I thoroughly enjoyed The Third Man. It is a film full of unexpected pleasures, from Trevor Howard's perfectly dry British colonel, to the hilariously sharp script by Graham Greene, to the great performances by Cotten and Welles, to that justly famed cinematography. It's rare that a film with such a reputation as this one has can actually surprise you, but that's exactly what this great film did.

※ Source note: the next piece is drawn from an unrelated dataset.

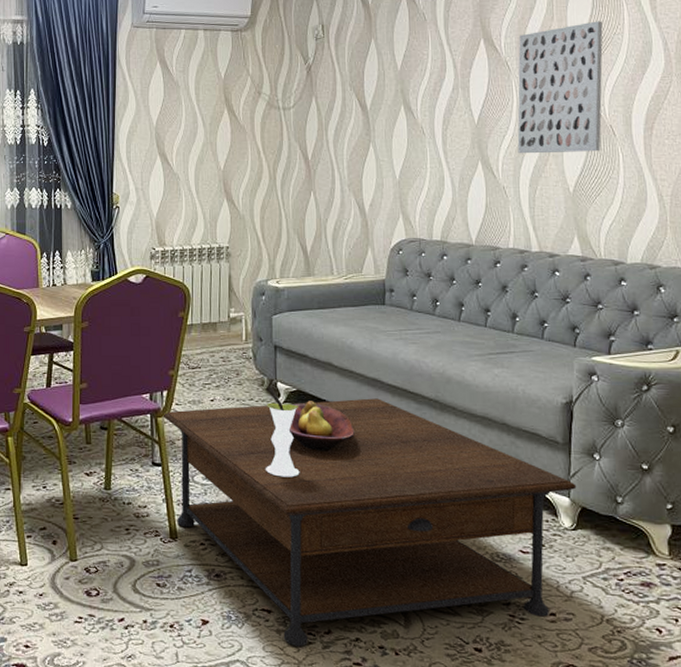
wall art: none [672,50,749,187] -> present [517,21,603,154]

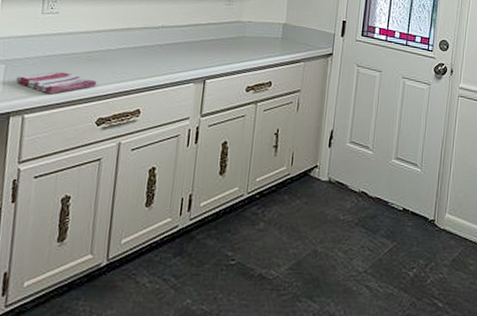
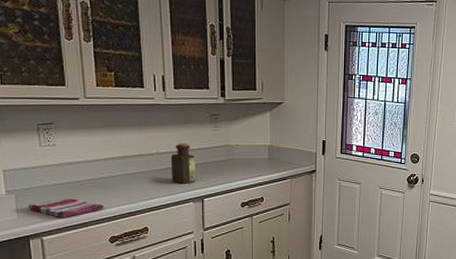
bottle: none [174,16,203,62] -> present [170,142,196,184]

...although it did take me a whole week to get that damn zither score out of my head!

The Third Man
Year: 1949
Directed by: Carol Reed
Screenplay by: Graham Greene
Starring: Joseph Cotten, Orson Welles, Trevor Howard, (Alida) Valli
Oscar: 1 WIN - Best Cinematography (Black & White). Nominations for Director (Reed lost to Joseph L. Mankiewicz for All About Eve) and Editing (lost to King Solomon's Mines)
Rating: ****

6 comments:

  1. I watched The Third Man for the first time last year and it instantly became one of my favourite films, Karas’ iconic score fits perfectly with the film, and no other city comes close to the beauty of four-power, post war Vienna. It’s the finest setting imaginable with it’s sharp angles and looming shadows, and the ruins of war gives it an emotional beauty no film-maker could design from scratch.
    Everything about this film feels slightly off-kilter, which is perfect because the viewer feels just the same as Holly venturing in for the first time.

    ReplyDelete
    Replies
    1. That's exactly right about the off-kilter feel of the film. I actually enjoyed the film a great deal more than it sounds from this, but I was so thrown by how different it was from what I was expecting. It threw me for a loop, but it was a good one.

      Delete
  2. OMG, I would kill to see this on the big screen! I love this movie, and Welles is ICONIC! This film really excels in so much (that score, that cinematography, that writing, that acting) and I'm bummed it didn't make a real Oscar splash, but it's well revered now, so that's all that matters.

    ReplyDelete
    Replies
    1. I'm most surprised it didn't get Oscar noms for screenplay/story and score, and am a bit surprised that it didn't win for editing either (WTF is King Solomon's Mines?!?). It was very cool to see on the big screen. Thank God for Film Forum!

      Delete
  3. I have to see this. It's been on my watch list for awhile now, and I just keep passing it up. Stellar, well-written review, man!

    ReplyDelete
    Replies
    1. Thanks, man - it really is a great film!